The Chairman [Lord Boswell]: There is a follow-up point — forgive us — which is the question of acquired rights under EU law. In a sense, trade might be simple because there is a machinery. I am not aware of any machinery for safeguarding acquired rights. Do either of you have a comment on that?

Sir David Edward: Could I give you some examples of what would need to be negotiated? A businessman in two different member states has a contract for the supply of components at a fixed price over a period of years that extends beyond the two-year period. What happens if there is an immediate exit? Is customs duty then payable and does that disrupt the contract? What are the consequences? A university has an EU research funding package with provision for cross-frontier movement of research scientists, and that has a life beyond two years. What happens to that? What happens to Erasmus students? When does participation in Erasmus end? A divorced couple live in the UK and another member state with special arrangements for access to children, and particularly cross-border payment of family maintenance. What happens to that? There are cross-border investments and tax treatment of capital and revenue. There are agricultural support payments and fishing quotas. Those are just examples.

Lord Mawson: Has anyone considered practically, given the process you are describing, how many zeros there will be on the legal bill for all of this?

Sir David Edward: I echo the feeling of one of my contemporaries, an EU lawyer, who said, “I thank God for my mortality”. The long-term ghastliness of the legal complications is almost unimaginable. Certainly, there will be people who will make a great deal of money out of it.

Lord Davies of Stamford: Do you think that the Government’s assessment of the risks, uncertainties and potential costs of withdrawal are overstated, understated or reasonably stated?

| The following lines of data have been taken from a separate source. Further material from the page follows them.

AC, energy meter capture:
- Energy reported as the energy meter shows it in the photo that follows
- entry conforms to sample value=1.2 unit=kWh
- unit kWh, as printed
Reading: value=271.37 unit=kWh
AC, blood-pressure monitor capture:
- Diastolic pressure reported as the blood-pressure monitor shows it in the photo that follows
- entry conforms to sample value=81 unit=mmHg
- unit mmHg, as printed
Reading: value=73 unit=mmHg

Sir David Edward: I think potentially they are understated. You should be apprehensive.

Professor Derrick Wyatt: I prefer not to comment on the Government’s proposals. In the Government’s White Paper, they say a number of things, but I would rather confine myself to specific issues. On the specific issues, it seems to me that there is a considerable level of uncertainty and the immediate effect of Brexit would be that the pound would go down, the Stock Exchange would go down and the cost of public sector borrowing would go up, which is why the Bank of England at the moment is making contingency plans to bail out the banks. I find those things worrying.

Lord Davies of Stamford: You do not think that the Government have overstated the hazards of withdrawal.

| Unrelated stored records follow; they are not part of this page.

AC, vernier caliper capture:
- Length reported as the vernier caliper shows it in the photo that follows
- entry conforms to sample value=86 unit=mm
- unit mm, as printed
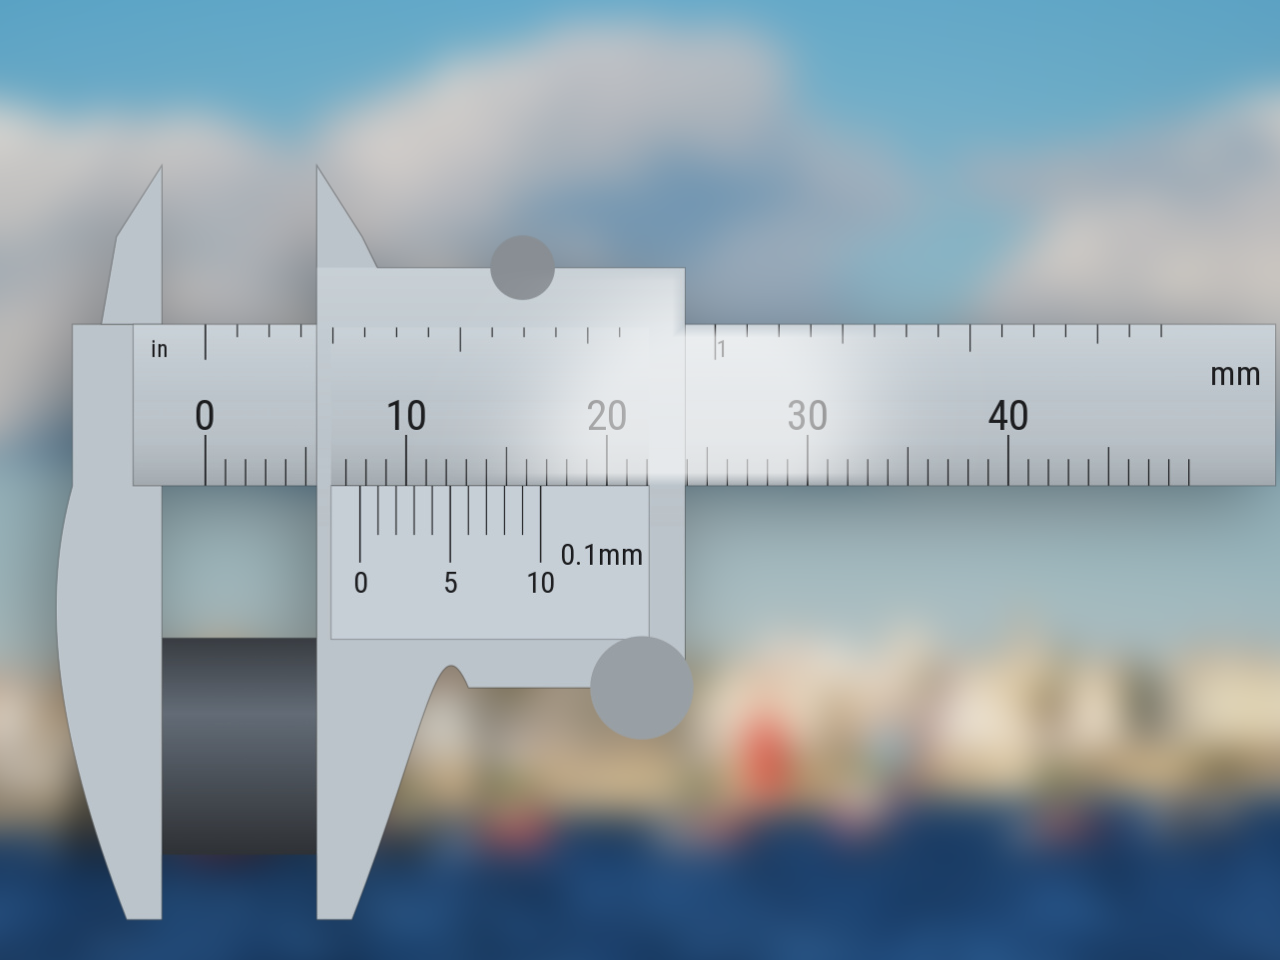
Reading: value=7.7 unit=mm
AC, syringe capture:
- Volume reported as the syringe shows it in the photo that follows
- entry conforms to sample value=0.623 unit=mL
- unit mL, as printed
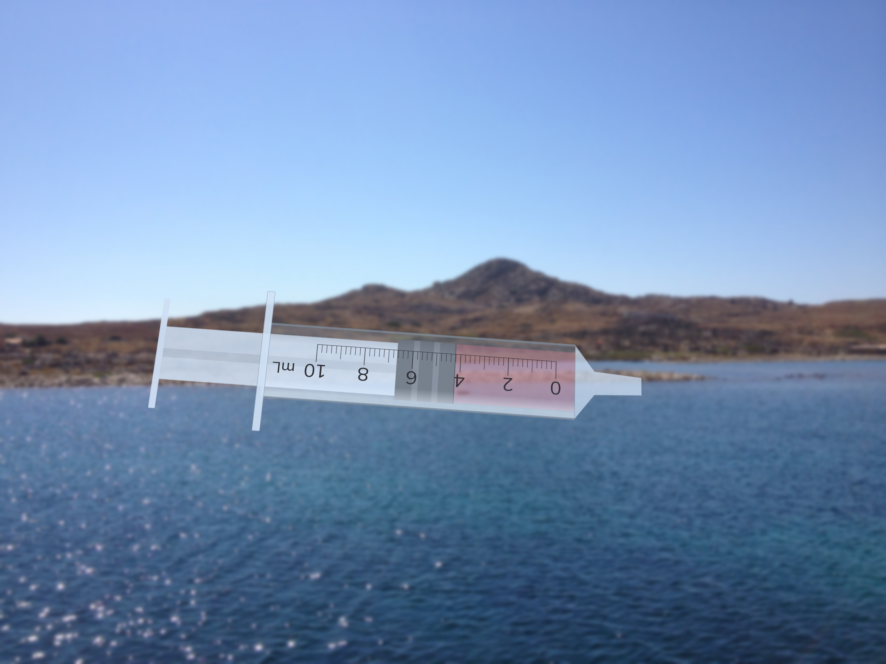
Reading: value=4.2 unit=mL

Professor Derrick Wyatt: I do not want to take a position on what the Government say. I would rather indicate precisely what my concerns are and give a reason as to why I am concerned. Those are my concerns, but if there is Brexit we are all in the same boat and we would have to make the very best of it that we could. That would mean coming together in a strong cross-party consensus to show the EU that we could negotiate a long-term agreement that would stick, and that we would not be running backwards and forwards trying to renegotiate things. We would have to do that or business would lose confidence in the future. If that is scaremongering, I am guilty of scaremongering. I think that is a sober assessment, but it is mine and not the Government’s.

Baroness Suttie: What legislative measures would be necessary to extinguish the application of EU law in the devolved nations [Scotland, Northern Ireland, and Wales]? I have a specific question to Sir David, if I may. Do you think that the Scottish Parliament would be likely to grant legislative consent? If they did not, what would be the consequences?

Sir David Edward: The formal consequence is this. Under Section 29 of the Scotland Act 1998 the Scottish Parliament is bound by EU law, and, ditto, under Section 57(2) the Scottish Government are bound by EU law. Under the Scotland Bill that is going through Parliament at the moment, the Sewel convention will be recognised in Section 2 if it becomes an Act. Therefore, as I see it, you would have to amend the Scotland Act and, therefore, you would have to have legislative consent from the Scottish Parliament. I can envisage certain political advantages being drawn from not acceding to the legislative consent — creating difficulties about it.